The exploration of polypharmacology of drug molecules has long been a focus and a challenge in the field of G protein-coupled receptor (GPCR) pharmacology due to its far-reaching implications on drug efficiency and safety. Drugs targeting dopamine receptors for neurodegenerative diseases such as Parkinson's disease and schizophrenia often exhibit polypharmacological characteristics. However, research on their working mechanisms is limited. 
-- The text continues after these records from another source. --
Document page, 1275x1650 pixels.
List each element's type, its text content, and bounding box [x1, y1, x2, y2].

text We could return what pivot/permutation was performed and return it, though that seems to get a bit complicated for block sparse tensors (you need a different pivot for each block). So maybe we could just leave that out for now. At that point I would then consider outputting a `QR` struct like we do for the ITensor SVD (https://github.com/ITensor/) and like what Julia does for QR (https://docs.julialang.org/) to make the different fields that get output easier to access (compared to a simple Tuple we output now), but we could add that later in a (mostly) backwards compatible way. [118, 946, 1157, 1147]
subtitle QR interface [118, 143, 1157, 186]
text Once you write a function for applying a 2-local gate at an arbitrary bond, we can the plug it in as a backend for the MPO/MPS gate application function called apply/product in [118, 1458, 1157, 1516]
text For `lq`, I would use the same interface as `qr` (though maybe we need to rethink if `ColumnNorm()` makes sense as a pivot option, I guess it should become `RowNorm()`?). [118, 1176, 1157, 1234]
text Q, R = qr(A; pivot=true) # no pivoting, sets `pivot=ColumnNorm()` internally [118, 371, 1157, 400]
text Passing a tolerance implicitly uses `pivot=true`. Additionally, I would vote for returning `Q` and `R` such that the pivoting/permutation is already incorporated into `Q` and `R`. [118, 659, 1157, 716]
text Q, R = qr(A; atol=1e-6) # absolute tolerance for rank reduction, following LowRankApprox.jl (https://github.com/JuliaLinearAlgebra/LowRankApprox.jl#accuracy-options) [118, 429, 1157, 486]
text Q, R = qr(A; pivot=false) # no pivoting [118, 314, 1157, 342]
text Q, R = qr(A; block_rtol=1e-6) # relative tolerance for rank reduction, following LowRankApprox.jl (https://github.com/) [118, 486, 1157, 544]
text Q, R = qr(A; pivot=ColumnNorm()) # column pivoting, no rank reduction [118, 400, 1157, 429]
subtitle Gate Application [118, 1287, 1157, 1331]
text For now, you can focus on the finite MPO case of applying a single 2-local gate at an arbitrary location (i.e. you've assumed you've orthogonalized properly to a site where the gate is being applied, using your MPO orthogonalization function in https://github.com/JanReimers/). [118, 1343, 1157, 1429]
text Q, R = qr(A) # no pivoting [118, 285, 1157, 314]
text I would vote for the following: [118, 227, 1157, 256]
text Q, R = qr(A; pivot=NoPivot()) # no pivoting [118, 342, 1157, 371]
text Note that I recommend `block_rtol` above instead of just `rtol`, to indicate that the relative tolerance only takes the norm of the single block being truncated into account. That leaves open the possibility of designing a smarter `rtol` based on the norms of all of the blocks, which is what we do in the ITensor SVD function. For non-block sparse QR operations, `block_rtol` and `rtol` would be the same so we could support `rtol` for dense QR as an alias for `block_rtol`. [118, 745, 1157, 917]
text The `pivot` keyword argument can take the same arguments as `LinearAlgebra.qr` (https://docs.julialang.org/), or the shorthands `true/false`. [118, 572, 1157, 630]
Dopamine receptors belong to GPCR superfamily, which includes five receptor members (D1R to D5R). Over the past decade, progress has been made in the field of dopamine receptor structural biology, which improves the understanding of the system's mechanisms and promotes the development of drugs targeting the dopamine system. However, the structure of D5R and the activated state of D4R remain elusive, limiting the understanding of ligand recognition and activation mechanisms of the dopamine receptor family, thereby hindering the development of structure-based drugs targeting dopamine receptors. 

In a study published in Cell Research, teams of researchers led by XU Huaqiang (H. Eric XU) from Shanghai Institute of Materia Medica (SIMM) of the Chinese Academy of Sciences, Bryan Roth from the University of North Carolina at Chapel Hill, and ZHANG Yan from Zhejiang University revealed the structure of dopamine receptor D5R and activated dopamine receptor D4R, and systematically analyzed the polypharmacology and signaling mechanisms of the entire dopamine receptor system.  

The researchers employed single-particle cryo-electron microscopy to resolve the structures of all five dopamine receptors bound to the same agonist molecule, Rotigotine, a drug used to treat Parkinson's disease and restless leg syndrome, as well as downstream G protein complexes. 

Although all five dopamine receptors exert their physiological functions by binding to the same endogenous ligand dopamine, subtle structural differences between the receptors can affect their affinity with drug molecules and activate entirely different signaling effects. The researchers compared the structures of the five receptors and found obvious differences between D1-like and D2-like receptors. Rotigotine can activate all five dopamine receptors and is a typical polypharmacological molecule. The researchers systematically compared the binding modes of Rotigotine with different dopamine receptors and validated the interactions between ligands and receptors through pharmacological experiments.  

To understand the correlation between different receptors' ligand-binding pockets and the polypharmacological traits of small molecules, the researchers undertook a screening of Rotigotine's binding activity against more than 300 GPCRs. They discovered that Rotigotine's affinity extends beyond dopamine receptors to a variety of other GPCRs, including serotonin receptors, adrenergic receptors, somatostatin receptors, adenosine receptors, and opioid receptors. By comparing structures and sequences, the researchers identified a direct link between a ligand's ability to broadly bind and the conservativeness of orthosteric binding pocket.  

Besides, the researchers revealed the effect of cholesterol on the function of dopamine receptors. They found a cholesterol molecule near the second intracellular loop of D5R stabilizing the conformation of a residue Tryptophan, which contributes to the selectivity of positive allosteric modulators bind to D1R. A cholesterol molecule was also found between the first and seventh transmembrane helices of D4R, indirectly affecting ligand-receptor binding.  

This extensive structural study of dopamine receptors underscores the researchers' commitment to refining the understanding of polypharmacology, paving the way for more efficient and safer drug development.